● Tasks for this exercise:
**A)** Answer these questions about the quarterly results passage.
(i) What was the interest expense for the first quarter of fiscal 2001?
(ii) What were the effective tax rates for the first quarters of fiscal 2001 and 2000?
(iii) By January 1, 2004, the new legislation will lower the Canadian federal corporate income tax rate from what rate to what rate?
**B)** Format the records from the line containing "pose: elev=279.9 azim=91.9" down through the end of the records as a numbered list, leaving out blank lines.

● Selected text:
________________________

Store operating, general and administrative expense ("SG&A") was $943.5 million
for the 16 weeks ended June 16, 2001 compared to $881.5 million for the
corresponding period of the prior year. As a percentage of sales, SG&A increased
from 27.55% in the first quarter of fiscal 2000 to 27.85% in the first quarter
of fiscal 2001.

Included in cost of merchandise sold and SG&A are costs relating to the Great
Renewal - Phase II supply chain and business process initiative ("GR II") of
$4.5 million and $27.3 million for the 16 weeks ended June 16, 2001,
respectively, and $0 and $17.1 million for the 16 weeks ended June 17, 2000,
respectively. The costs included in cost of merchandise sold, which lowered
gross margin as a percentage of sales by 14 basis points, were incurred to mark
down inventory to be discontinued as a result of detailed category management
studies. The costs included in SG&A primarily included professional consulting
fees and salaries, including related benefits, of employees working full-time on
the initiative. Also included in the first quarter of fiscal 2000 SG&A was $3.0
million of estimated environmental clean up costs for a non-retail property
partially offset by a reversal of $3.1 million of charges related to the Great
Renewal - Phase I store closure initiative ("GR I") originally recorded in
fiscal 1998, resulting primarily from a change in estimate related to the sale
of a warehouse sold during the first quarter of fiscal 2000. Excluding the
charges described above, as a percentage of sales, SG&A increased slightly from
27.02% for the 16 week period ended June 17, 2000 to 27.04% for the 16 week
period ended June 16, 2001.

Interest expense of $29.1 million for the first quarter of fiscal 2001 increased
slightly from the prior year quarter amount of $28.9 million.

The loss before income taxes for the 16 week period ended June 16, 2001 was $9.7
million compared to income before income taxes of $10.7 million for the
comparable period in the prior year, a decrease of $20.4 million. The loss is
attributable principally to the increase in SG&A and lower gross margin.

The benefit from income taxes for the 16 weeks ended June 16, 2001 was $2.5
million compared to a provision for income taxes of $5.2 million. The effective
tax rates for the first quarters of fiscal 2001 and 2000 were 26.2% and 48.0%,
respectively. This benefit from income taxes for the first quarter of fiscal
2001 and the provision for income taxes for the first quarter of fiscal 2000
reflect the estimated expected annual tax rates applied to its respective
domestic and foreign financial results as well as an adjustment relating to a
reduction in the Canadian federal corporate income tax rate. This new
legislation which was enacted during the first quarter of fiscal 2001 will
reduce the Canadian federal corporate income tax rate by a total of 7% from 28%
to 21% by January 1, 2004. The tax benefit for the first quarter of 2001 was
decreased by $1.2 million to reflect the reduction in value of the deferred
Canadian tax asset (primarily relating to NOL carryforwards) resulting from the
lower rates.  Excluding this adjustment of the tax asset, the benefit
from income taxes would have been $3.7 million or 38.6% of the loss before
income taxes.

________________________

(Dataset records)
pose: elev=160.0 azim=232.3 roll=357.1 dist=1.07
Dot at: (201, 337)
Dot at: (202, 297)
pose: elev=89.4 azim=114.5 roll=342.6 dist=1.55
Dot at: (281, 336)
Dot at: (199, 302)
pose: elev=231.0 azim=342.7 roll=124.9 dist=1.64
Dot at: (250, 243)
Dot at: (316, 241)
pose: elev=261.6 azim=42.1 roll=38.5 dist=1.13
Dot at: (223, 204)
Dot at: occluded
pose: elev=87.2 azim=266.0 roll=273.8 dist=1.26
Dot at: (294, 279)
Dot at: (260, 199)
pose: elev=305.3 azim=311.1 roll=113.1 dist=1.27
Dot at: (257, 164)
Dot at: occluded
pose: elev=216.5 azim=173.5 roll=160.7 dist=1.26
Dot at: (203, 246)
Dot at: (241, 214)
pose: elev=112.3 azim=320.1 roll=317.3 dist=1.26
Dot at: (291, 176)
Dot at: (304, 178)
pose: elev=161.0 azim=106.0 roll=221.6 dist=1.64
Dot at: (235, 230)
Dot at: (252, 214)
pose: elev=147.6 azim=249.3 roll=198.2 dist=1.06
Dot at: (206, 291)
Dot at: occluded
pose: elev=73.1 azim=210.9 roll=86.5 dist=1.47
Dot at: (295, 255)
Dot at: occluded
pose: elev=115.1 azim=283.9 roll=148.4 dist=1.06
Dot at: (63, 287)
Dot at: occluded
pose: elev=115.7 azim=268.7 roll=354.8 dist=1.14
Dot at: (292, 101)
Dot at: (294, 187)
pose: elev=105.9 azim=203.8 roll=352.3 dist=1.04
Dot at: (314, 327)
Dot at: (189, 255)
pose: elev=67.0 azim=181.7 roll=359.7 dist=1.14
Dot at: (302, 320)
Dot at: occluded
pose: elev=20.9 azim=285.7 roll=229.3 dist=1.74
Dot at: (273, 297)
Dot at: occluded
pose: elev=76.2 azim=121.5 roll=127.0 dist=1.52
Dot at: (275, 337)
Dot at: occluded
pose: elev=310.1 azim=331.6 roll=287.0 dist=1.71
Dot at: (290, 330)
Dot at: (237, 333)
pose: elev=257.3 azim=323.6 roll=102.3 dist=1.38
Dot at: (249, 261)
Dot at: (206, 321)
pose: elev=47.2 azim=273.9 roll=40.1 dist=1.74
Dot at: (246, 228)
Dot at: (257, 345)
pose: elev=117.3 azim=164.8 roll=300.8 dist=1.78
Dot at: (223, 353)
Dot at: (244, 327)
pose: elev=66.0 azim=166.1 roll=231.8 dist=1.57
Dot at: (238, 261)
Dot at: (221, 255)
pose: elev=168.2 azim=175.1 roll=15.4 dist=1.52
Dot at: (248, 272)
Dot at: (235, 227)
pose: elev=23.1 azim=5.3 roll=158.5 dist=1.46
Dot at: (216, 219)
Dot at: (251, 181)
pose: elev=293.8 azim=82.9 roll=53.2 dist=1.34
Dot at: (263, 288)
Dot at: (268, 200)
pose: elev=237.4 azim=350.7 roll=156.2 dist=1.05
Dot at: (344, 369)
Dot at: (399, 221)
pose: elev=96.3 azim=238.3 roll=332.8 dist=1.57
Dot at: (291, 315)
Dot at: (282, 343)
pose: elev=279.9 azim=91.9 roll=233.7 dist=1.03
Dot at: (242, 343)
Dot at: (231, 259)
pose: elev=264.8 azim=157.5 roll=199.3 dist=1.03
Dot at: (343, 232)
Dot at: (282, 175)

________________________

● Responses:
**A)**
(i) $29.1 million
(ii) 26.2% for fiscal 2001 and 48.0% for fiscal 2000
(iii) From 28% to 21%

**B)**
1. pose: elev=279.9 azim=91.9 roll=233.7 dist=1.03
2. Dot at: (242, 343)
3. Dot at: (231, 259)
4. pose: elev=264.8 azim=157.5 roll=199.3 dist=1.03
5. Dot at: (343, 232)
6. Dot at: (282, 175)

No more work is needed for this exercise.